**Set problem**
Reproduce verbatim the stretch of rows below that begins with the line containing "sub-region: Sao Bras de Alportel" and ends with the line containing "region: Brittany", including both of those lines. Omit the pictures from your output.

**Stored data**
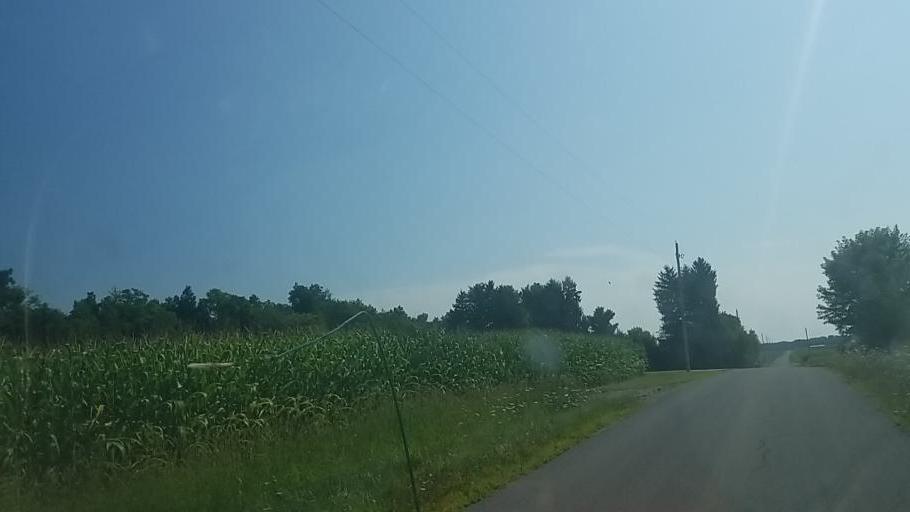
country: US
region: Ohio
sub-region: Marion County
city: Marion
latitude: 40.7169
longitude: -83.1631
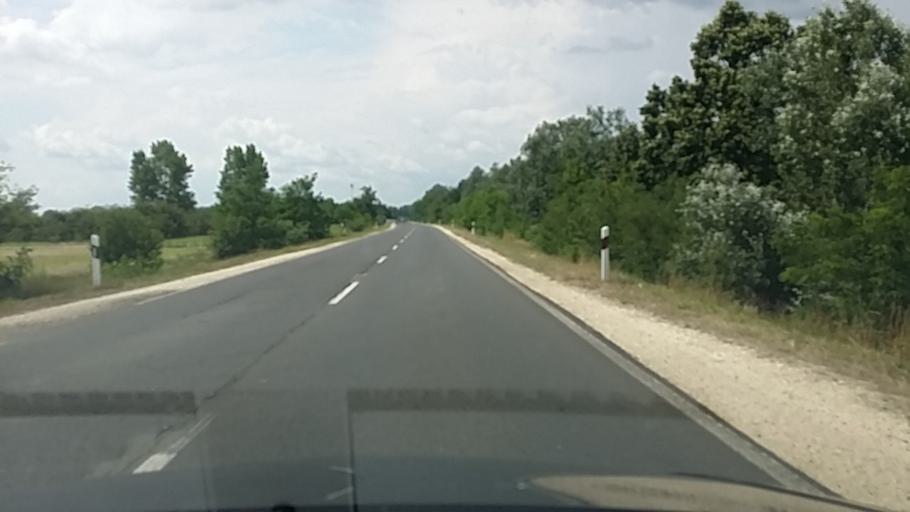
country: HU
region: Pest
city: Taborfalva
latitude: 47.0854
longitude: 19.4846
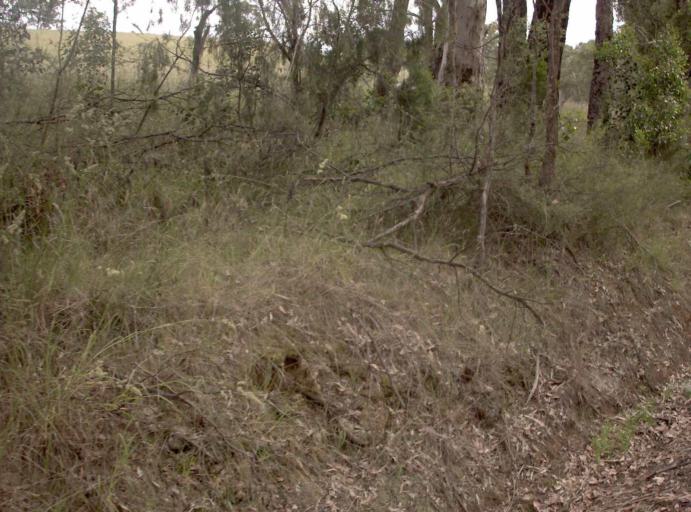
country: AU
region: Victoria
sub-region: East Gippsland
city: Bairnsdale
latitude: -37.7210
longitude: 147.5919
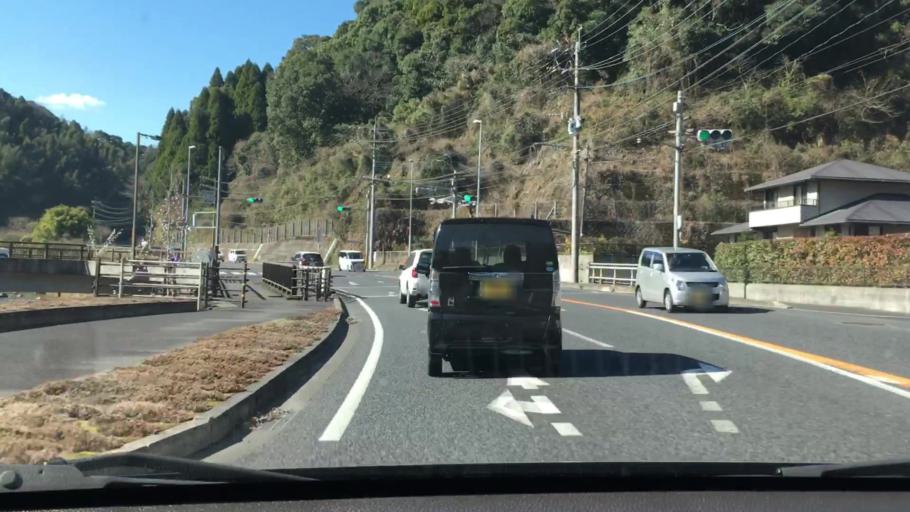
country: JP
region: Kagoshima
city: Kagoshima-shi
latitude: 31.6522
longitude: 130.5115
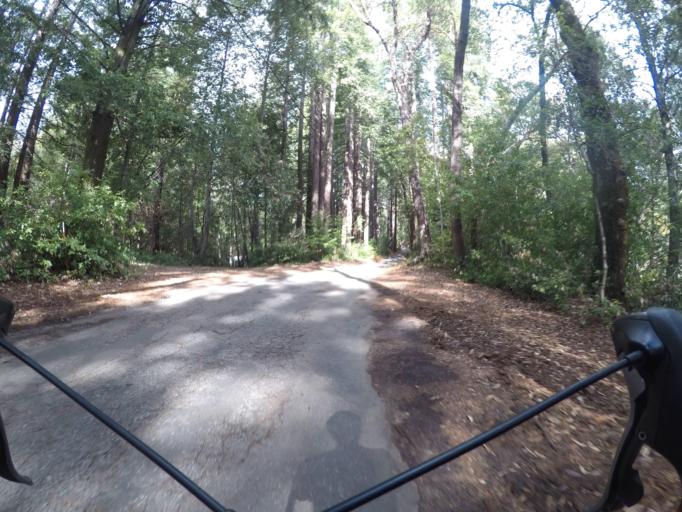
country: US
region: California
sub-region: Santa Cruz County
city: Ben Lomond
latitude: 37.1030
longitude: -122.0872
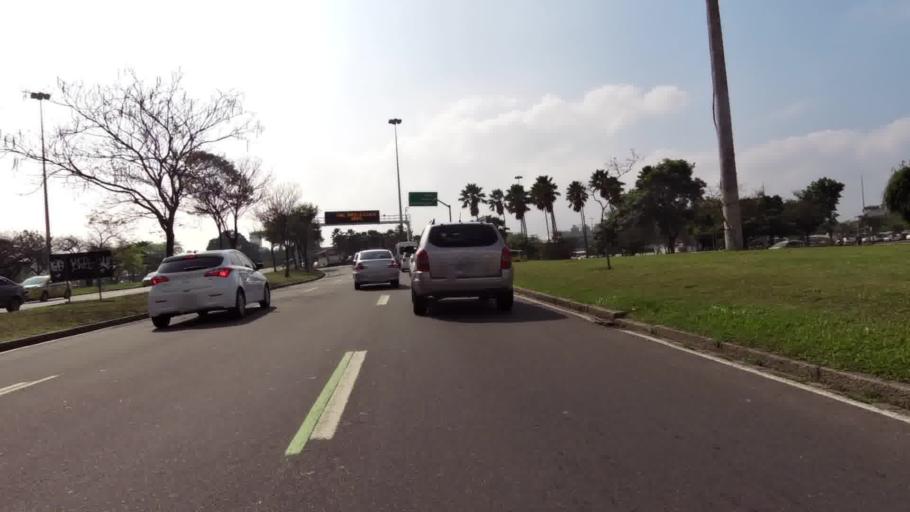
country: BR
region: Rio de Janeiro
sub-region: Rio De Janeiro
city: Rio de Janeiro
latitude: -22.9119
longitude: -43.1703
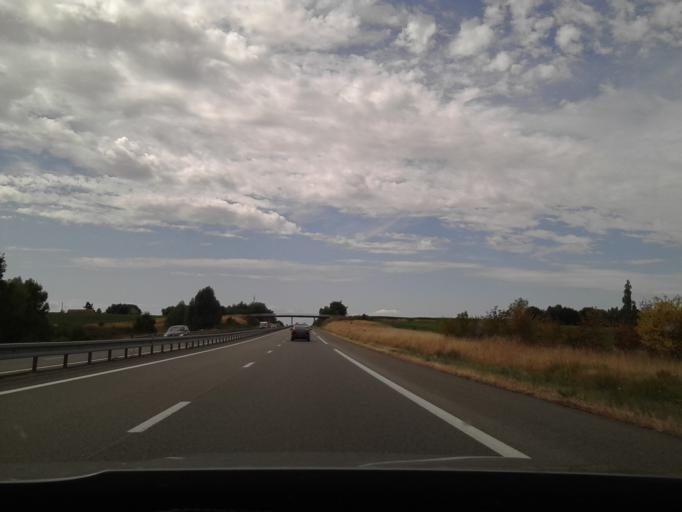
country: FR
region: Pays de la Loire
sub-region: Departement de la Sarthe
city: Sainte-Jamme-sur-Sarthe
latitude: 48.1417
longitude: 0.1435
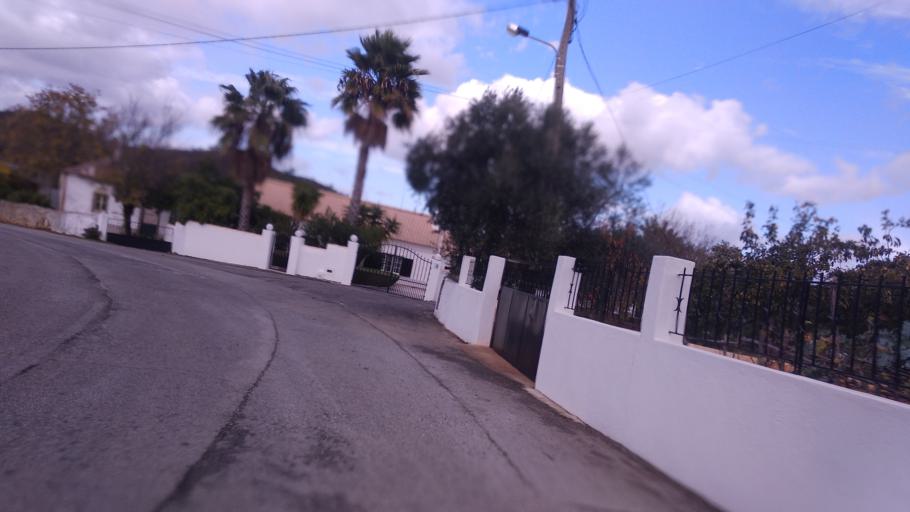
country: PT
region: Faro
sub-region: Sao Bras de Alportel
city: Sao Bras de Alportel
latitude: 37.1711
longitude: -7.8948
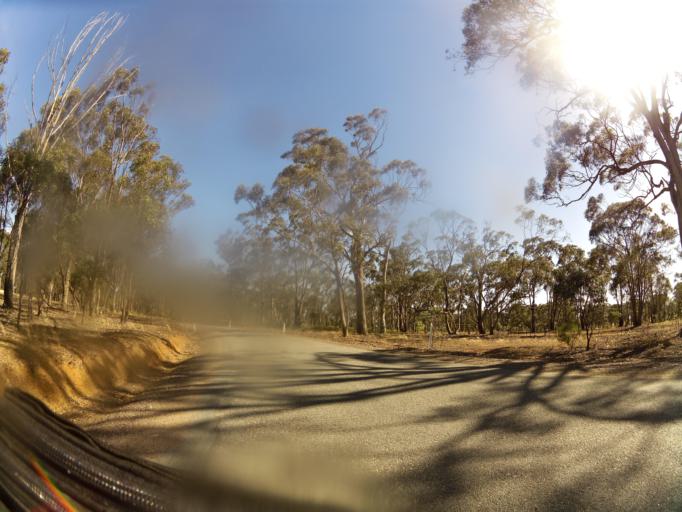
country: AU
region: Victoria
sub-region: Campaspe
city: Kyabram
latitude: -36.8768
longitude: 145.0854
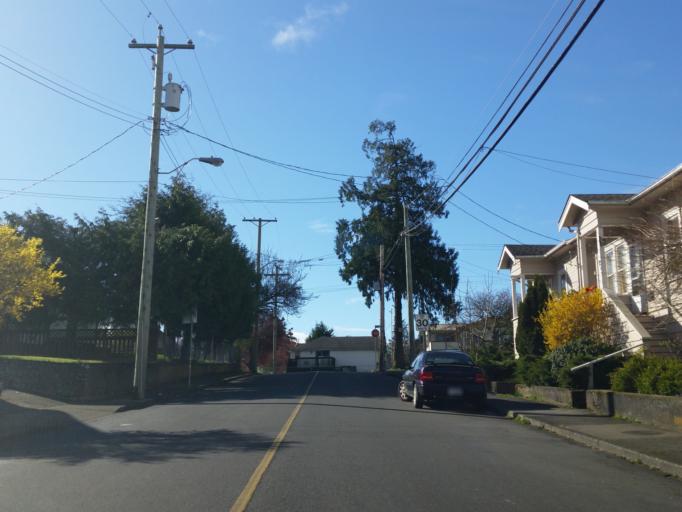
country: CA
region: British Columbia
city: Victoria
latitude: 48.4335
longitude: -123.3938
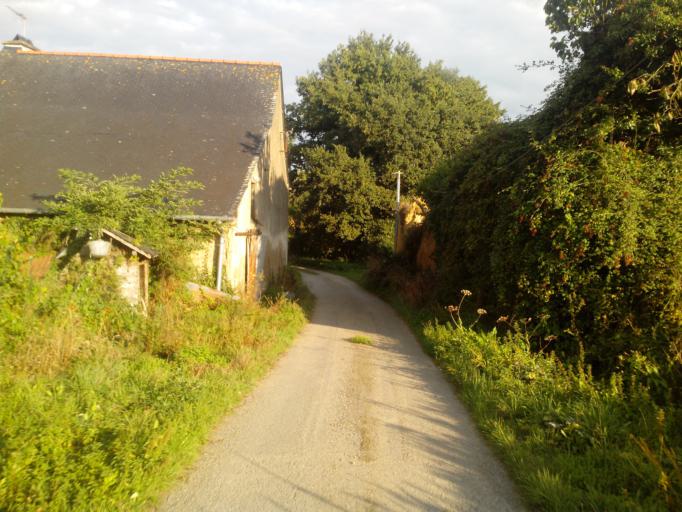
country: FR
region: Brittany
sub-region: Departement d'Ille-et-Vilaine
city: Brece
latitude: 48.1301
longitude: -1.4902
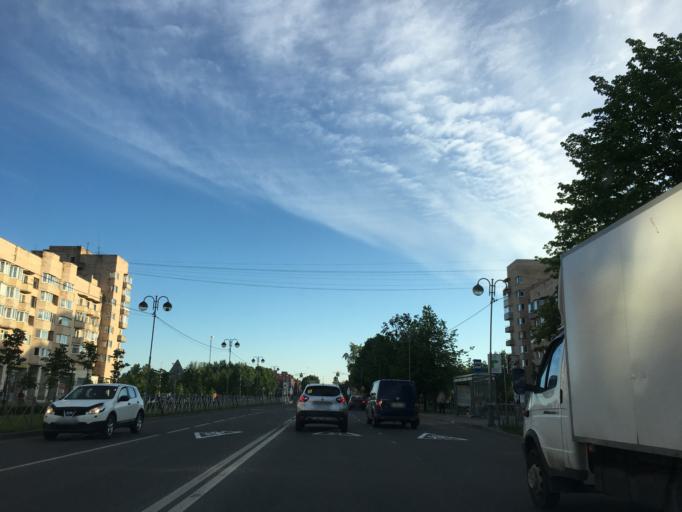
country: RU
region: Leningrad
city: Gatchina
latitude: 59.5783
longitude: 30.1353
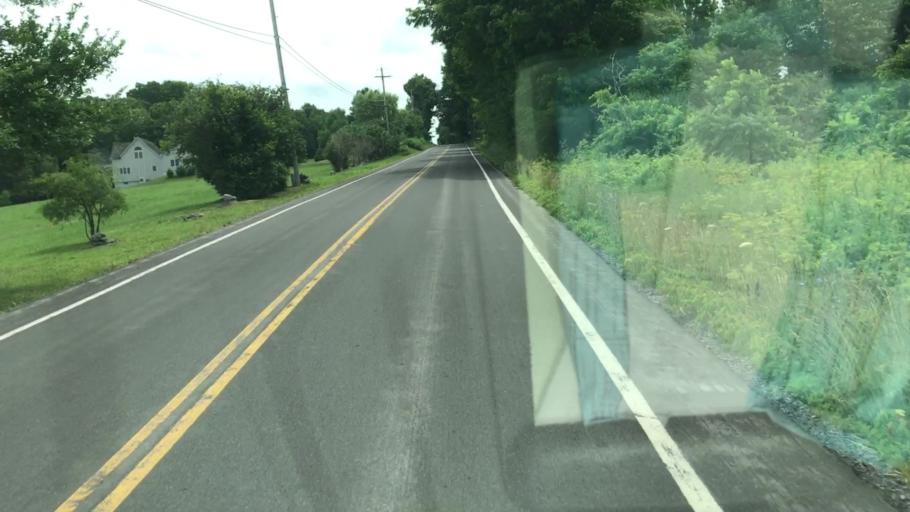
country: US
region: New York
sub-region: Onondaga County
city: Manlius
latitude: 42.9448
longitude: -75.9800
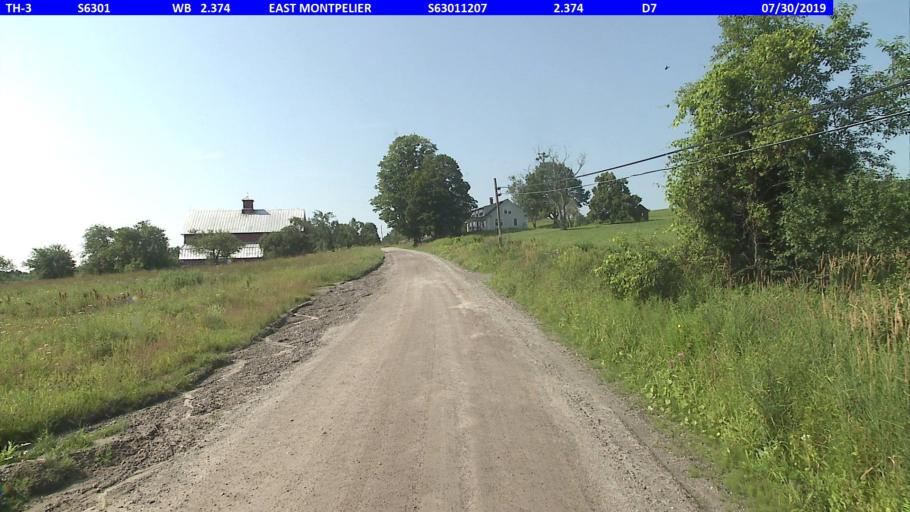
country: US
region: Vermont
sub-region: Washington County
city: Montpelier
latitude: 44.2926
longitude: -72.5194
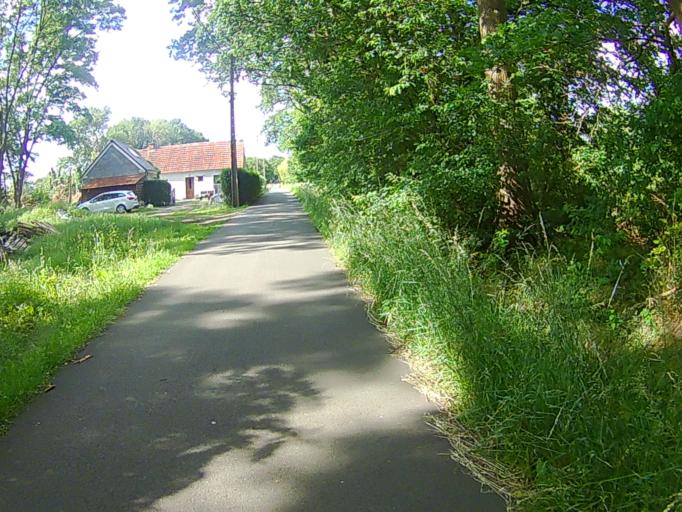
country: BE
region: Flanders
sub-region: Provincie Antwerpen
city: Berlaar
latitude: 51.1122
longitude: 4.6968
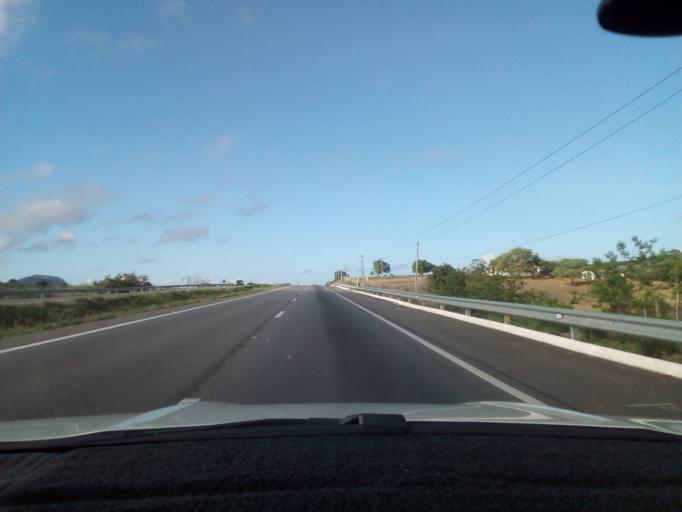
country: BR
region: Paraiba
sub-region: Inga
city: Inga
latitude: -7.2269
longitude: -35.5989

**Answer to this task**
sub-region: Sao Bras de Alportel
city: Sao Bras de Alportel
latitude: 37.1711
longitude: -7.8948
country: AU
region: Victoria
sub-region: Campaspe
city: Kyabram
latitude: -36.8768
longitude: 145.0854
country: CA
region: British Columbia
city: Victoria
latitude: 48.4335
longitude: -123.3938
country: FR
region: Brittany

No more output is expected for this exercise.